# Rockfish Baked in Foil with Leeks and Carrots



## keezy (Jul 1, 2003)

I just made this tonight from a recipe in Cooks Illustrated. I was skeptical b/c I usually fry or grill my fish, but I can tell you this was awesome! The original recipe was for Cod, but you could use any thick white fish fillets. I used some frozen rockfish fillets from December. Served it with a baked potato.

Ingredients
4 tablespoons unsalted butter, softened 
1 1/4 teaspoons fresh lemon zest, lemon cut into wedges 
2 medium garlic cloves, minced 
1 teaspoon fresh thyme leave, minced 
table salt 
ground black pepper 
2 tablespoons fresh parsley leaves, minced 
2 medium carrots, peeled and cut into matchsticks (about 1 1/2 cups) 
2 medium leeks, white and light green parts halved lengthwise, washed, and cut into matchsticks (about 2 cups) 
4 tablespoons vermouth or dry white wine 
4 cod fish fillets, 1 to 1 1/4 inches thick (about 6 ounces each)

Directions:
1. Combine butter, 1/4 t zest, 1 t garlic, thyme, 1/4 t salt, and 1/8 t pepper in small bowl.
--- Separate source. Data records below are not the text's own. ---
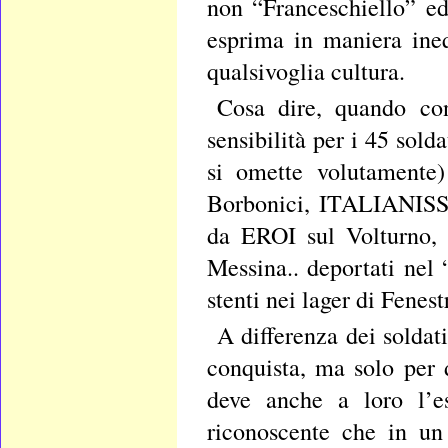
non “Franceschiello” ed
esprima in maniera ineq
qualsivoglia cultura.
Cosa dire, quando con
sensibilità per i 45 sold
si omette volutament
Borbonici, ITALIANISSI
da EROI sul Volturno, 
Messina.. deportati nel 
stenti nei lager di Fenes
A differenza dei soldat
conquista, ma solo per 
deve anche a loro l’es
riconoscente che in un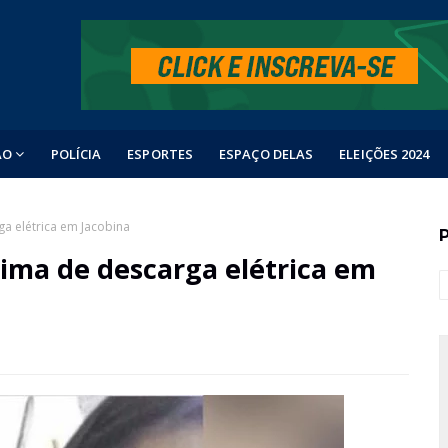
ÃO
POLÍCIA
ESPORTES
ESPAÇO DELAS
ELEIÇÕES 2024
a elétrica em Jacobina
tima de descarga elétrica em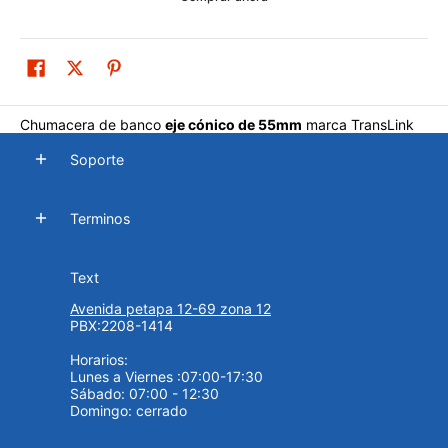
Chumacera de banco
eje cónico de 55mm
marca TransLink
Soporte
Terminos
Text
Avenida petapa 12-69 zona 12
PBX:2208-1414
Horarios:
Lunes a Viernes :07:00-17:30
Sábado: 07:00 - 12:30
Domingo: cerrado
Combine parsley, remaining t zest, and remaining t garlic in another small bowl; set aside. Place carrots and leeks in medium bowl, season with salt and pepper, and toss together. 
2. Adjust oven rack to lower-middle position and heat oven to 450 degrees. Cut eight 12 inch sheets of foil; arrange four flat on counter. Divide carrot and leek mixture among foil sheets, mounding in center of each. Pour 1 T vermouth over each mound of vegetables. Pat fish dry with paper towels; season with salt and pepper and place one fillet on top of each vegetable mound. Spread quarter of butter mixture on top of each fillet. Place second square of foil on top of fish; crimp edges together in 1/2 inch fold, the fold over three more times to create a packet about 7 inches square. Place packets on rimmed baking sheet (overlapping slightly if necessary). 
3. Bake packets 15 minutes. Carefully open foil, allowing steam to escape away from you. Using thin metal spatula, gently slide fish and vegetables onto plate with any accumulated juices; sprinkle with parsley mixture. Serve immediately, passing lemon wedges separately.


----------